START QUOTED PASSAGE

Smithsonian Will Feature Prosthesis In New Exhibit
The Smithsonian Institution turned 175 this year, and its marking the milestone with the much-touted upcoming FUTURES exhibit. The show, which opens later this month, features 150 innovations, technologies, and concepts that higher-ups hope will breathe new life and scientific possibility into the historic Arts and Industries building, closed since 2004.
We talked to Ashley Molese and Glenn Adamson, curators behind the exhibit, to learn more about what will be on display and why they were included. Our conversation touched on 11 technologies that—if they can take off—hold promising futures as key elements in our everyday lives.
The FUTURES exhibit will open November 20 and remain on show until July 6 of next year. Its opening will kick off with a “Futures Remixed” festival from November 19-21, with a sneak peek from scientist Bill Nye and live shows from musical performers SHAED and Mariah the Scientist.
A retro jet pack
Jet pack technology seems like a futuristic sci-fi fantasy, but its roots go back to the ‘50s and ‘60s. The Bell Rocket Belt was a breakthrough developed with the U.S. Army that successfully let riders to hover in the air for 20 seconds, but barely evolved further. The gallons of hydrogen-peroxide used in its fuel packs could only support brief flight times, a limitation that has since consigned the item to a display case.

END QUOTED PASSAGE
START INFORMATION GIVEN

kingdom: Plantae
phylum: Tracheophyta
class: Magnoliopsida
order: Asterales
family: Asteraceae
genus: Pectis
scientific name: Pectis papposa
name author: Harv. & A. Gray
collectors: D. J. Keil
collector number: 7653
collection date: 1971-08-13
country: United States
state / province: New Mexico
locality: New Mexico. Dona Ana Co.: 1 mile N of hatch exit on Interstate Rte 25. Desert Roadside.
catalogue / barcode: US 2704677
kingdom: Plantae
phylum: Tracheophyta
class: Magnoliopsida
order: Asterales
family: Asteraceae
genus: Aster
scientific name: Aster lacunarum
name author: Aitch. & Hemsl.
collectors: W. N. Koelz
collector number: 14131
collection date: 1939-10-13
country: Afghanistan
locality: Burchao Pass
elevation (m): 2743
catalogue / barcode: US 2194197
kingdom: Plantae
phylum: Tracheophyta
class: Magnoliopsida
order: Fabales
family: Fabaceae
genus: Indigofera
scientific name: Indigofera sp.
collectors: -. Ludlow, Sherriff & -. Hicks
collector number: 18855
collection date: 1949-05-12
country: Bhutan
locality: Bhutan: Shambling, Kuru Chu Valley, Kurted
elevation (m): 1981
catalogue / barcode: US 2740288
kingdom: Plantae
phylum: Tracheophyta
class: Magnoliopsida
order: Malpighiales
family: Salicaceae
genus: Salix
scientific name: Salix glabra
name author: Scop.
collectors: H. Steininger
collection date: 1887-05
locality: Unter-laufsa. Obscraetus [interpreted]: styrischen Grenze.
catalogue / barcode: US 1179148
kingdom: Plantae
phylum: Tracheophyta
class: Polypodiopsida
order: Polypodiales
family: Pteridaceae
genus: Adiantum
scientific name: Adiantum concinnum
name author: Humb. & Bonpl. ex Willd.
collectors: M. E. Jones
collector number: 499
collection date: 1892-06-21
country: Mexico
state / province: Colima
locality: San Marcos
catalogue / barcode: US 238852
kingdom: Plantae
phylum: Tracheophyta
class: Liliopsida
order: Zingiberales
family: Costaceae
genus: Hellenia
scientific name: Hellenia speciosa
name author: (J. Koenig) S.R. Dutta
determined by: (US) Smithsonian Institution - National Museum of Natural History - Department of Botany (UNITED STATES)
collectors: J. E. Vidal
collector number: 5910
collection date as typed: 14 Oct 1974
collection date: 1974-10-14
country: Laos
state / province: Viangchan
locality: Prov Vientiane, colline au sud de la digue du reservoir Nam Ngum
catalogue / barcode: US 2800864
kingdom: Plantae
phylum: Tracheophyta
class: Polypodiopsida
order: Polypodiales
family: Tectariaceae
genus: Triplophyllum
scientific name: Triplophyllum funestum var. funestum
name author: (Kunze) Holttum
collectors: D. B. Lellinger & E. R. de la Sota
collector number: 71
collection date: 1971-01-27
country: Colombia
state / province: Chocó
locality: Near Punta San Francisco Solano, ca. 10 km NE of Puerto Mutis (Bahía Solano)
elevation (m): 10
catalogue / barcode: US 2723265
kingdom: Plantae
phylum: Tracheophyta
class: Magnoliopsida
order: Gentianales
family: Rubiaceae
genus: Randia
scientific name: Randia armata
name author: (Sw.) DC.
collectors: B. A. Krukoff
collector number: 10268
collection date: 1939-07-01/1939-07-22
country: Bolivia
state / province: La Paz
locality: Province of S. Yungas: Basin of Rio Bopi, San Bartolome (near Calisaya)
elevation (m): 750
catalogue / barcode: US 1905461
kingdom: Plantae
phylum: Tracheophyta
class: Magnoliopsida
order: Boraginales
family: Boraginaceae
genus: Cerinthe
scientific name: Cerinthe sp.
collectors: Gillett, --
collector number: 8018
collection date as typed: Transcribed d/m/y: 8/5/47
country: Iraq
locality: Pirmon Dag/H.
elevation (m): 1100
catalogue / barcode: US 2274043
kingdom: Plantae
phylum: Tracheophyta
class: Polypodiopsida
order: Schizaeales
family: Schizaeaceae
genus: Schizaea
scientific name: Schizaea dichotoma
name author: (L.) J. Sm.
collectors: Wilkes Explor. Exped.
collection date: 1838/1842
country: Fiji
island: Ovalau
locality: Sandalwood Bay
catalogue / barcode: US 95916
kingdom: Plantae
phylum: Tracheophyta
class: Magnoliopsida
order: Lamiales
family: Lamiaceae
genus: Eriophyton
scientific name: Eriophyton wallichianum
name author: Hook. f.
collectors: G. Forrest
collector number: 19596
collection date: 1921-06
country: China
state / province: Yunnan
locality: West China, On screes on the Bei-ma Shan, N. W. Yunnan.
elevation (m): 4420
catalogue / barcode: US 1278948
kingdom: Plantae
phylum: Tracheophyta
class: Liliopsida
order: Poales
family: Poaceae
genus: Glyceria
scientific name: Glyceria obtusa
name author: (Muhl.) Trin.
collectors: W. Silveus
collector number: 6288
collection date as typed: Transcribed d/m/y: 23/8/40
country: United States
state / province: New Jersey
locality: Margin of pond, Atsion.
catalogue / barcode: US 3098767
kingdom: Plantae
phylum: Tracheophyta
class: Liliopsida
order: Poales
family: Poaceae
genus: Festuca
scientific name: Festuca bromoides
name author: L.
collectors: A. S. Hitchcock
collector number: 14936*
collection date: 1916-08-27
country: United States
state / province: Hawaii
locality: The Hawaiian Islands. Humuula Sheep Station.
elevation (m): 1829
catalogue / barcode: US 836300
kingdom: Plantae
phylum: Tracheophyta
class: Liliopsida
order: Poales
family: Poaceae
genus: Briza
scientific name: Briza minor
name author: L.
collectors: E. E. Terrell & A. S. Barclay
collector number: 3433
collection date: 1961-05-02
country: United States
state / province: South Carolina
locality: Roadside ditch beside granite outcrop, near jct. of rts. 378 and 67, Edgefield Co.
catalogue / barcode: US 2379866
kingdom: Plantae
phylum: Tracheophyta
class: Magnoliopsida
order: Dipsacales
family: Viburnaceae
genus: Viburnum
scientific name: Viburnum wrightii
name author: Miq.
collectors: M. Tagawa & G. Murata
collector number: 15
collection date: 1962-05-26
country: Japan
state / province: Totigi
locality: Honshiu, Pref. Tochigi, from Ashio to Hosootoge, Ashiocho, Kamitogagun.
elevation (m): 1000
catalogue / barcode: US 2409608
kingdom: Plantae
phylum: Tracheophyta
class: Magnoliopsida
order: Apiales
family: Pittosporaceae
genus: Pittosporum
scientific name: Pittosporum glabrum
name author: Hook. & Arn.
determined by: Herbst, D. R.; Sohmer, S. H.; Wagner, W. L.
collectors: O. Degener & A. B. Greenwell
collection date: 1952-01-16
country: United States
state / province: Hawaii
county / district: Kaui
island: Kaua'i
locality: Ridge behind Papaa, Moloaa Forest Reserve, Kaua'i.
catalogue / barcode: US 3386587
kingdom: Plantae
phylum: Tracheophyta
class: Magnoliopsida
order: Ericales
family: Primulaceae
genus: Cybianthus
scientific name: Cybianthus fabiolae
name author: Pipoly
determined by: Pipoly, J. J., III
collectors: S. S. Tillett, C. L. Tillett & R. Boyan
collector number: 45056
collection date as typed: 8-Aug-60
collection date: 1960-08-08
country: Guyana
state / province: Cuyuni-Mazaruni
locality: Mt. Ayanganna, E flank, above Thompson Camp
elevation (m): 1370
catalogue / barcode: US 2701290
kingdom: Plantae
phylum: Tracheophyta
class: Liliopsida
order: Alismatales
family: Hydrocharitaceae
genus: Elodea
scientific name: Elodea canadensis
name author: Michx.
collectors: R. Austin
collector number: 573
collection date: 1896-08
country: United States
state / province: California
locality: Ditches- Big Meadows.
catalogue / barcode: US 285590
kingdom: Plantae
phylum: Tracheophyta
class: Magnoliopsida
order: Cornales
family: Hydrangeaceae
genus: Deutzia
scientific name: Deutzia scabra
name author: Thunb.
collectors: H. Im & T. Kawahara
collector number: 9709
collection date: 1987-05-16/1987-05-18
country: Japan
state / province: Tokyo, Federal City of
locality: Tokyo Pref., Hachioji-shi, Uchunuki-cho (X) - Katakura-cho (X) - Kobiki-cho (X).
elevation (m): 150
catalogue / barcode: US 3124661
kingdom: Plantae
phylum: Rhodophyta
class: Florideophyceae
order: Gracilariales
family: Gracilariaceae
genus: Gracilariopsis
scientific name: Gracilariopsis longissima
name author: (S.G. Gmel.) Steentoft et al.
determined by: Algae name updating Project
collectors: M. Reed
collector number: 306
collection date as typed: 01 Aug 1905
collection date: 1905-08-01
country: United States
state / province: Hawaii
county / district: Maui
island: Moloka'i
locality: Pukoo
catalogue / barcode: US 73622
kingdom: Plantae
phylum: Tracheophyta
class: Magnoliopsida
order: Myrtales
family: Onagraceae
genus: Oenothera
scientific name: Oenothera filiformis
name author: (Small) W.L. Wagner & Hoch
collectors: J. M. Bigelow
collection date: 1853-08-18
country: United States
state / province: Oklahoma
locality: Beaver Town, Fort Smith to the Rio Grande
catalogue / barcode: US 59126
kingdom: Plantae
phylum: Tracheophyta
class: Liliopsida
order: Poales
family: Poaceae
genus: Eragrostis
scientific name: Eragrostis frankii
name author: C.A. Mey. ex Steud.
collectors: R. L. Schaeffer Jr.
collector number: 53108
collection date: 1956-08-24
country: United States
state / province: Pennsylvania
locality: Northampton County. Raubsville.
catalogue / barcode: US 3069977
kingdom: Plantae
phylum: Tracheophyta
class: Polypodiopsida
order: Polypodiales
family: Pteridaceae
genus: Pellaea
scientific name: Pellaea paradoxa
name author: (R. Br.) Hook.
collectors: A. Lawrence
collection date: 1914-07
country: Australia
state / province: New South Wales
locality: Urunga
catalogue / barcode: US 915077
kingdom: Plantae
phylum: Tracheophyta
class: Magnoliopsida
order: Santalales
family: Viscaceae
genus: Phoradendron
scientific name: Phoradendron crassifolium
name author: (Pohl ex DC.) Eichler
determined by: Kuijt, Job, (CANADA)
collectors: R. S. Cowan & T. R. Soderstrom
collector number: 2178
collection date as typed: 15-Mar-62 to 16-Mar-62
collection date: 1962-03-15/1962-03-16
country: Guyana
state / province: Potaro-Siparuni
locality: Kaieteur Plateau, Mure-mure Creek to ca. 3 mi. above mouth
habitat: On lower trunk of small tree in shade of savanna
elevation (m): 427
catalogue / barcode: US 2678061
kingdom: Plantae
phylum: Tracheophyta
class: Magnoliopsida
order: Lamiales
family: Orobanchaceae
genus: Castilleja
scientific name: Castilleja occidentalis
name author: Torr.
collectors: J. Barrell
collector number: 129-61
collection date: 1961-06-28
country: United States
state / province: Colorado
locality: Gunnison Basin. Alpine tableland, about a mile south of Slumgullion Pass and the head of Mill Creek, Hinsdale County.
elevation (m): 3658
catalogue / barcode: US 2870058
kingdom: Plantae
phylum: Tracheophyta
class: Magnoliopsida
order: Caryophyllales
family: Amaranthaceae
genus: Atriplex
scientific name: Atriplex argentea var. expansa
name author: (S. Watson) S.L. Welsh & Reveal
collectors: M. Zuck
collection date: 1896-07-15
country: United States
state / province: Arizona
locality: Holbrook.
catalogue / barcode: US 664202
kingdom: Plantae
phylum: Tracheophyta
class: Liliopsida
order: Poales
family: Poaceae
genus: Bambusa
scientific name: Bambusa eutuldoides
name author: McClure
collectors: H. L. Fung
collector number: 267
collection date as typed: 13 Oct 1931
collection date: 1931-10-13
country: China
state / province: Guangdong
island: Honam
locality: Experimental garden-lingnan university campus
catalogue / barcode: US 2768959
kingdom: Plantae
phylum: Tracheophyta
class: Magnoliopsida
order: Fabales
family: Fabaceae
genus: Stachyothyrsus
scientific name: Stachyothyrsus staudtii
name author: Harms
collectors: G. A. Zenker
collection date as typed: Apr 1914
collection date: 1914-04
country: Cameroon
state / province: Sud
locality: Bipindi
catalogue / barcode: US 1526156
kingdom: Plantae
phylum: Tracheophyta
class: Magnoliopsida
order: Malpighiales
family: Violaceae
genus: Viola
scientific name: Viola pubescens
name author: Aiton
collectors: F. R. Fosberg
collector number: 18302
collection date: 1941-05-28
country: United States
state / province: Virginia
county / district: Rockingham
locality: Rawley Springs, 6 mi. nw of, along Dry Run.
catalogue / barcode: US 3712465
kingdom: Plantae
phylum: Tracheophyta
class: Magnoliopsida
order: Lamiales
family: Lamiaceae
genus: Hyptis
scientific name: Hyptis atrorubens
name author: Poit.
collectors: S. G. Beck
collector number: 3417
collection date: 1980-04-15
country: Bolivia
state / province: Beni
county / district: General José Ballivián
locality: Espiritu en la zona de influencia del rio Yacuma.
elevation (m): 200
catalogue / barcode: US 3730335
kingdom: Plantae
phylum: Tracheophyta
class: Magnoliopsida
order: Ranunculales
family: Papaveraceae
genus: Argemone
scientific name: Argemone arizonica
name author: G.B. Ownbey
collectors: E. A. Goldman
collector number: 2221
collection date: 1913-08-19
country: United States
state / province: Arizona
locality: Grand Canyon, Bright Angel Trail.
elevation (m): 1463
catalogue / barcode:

END INFORMATION GIVEN

**WORK REQUIRED**
Extend the article on the Smithsonian's FUTURES exhibit, picking up right after its last sentence about the Bell Rocket Belt. You can leave the entries aside; nothing here depends on them.

**RESPONSE AREA**
“There’s an interesting thing there about the way the imagination of the future very rarely actually materializes,” Adamson says.
A flying taxi
Rideshare technology and personal vehicles may take to the sky in this conceptual approach to flying cars. The Nexus Air Taxi Prototype, also from Bell, actually evolved from the rocket belt.
“If it weren’t for all of the research that went into the rocket belt, a lot of that vertical lift technology that’s been built into the Nexus—that goes into a lot of different EV tall-flight scenarios—wouldn’t exist,” Molese says.
Bell’s model, with an expected 150 mile range, will give visitors a firsthand look inside the vehicle.
Multiple objects will document the history of prosthetics, a field that Adamson notes goes back millennia.
“The ancient Egyptians had prosthetics,” he says, “so this is a long, long, historical narrative.”
The exhibit will feature the first complex prosthetic, the 1911 Carnes arm. Also on show are soft robotics (created from highly flexible materials), including a grip glove that can help rehabilitate stroke victims and an exoskeleton that can improve spinal injury recovery and combat degenerative disease.
The high-speed Hyperloop
This emerging transportation technology originally proposed by Elon Musk uses a sealed tube system to transport high-speed vessels at more than 600 miles per hour. Molese says she’s excited for visitors to see the engineering, testing, and potential passenger experience of Virgin Hyperloop’s “Pegasus X-2” pod.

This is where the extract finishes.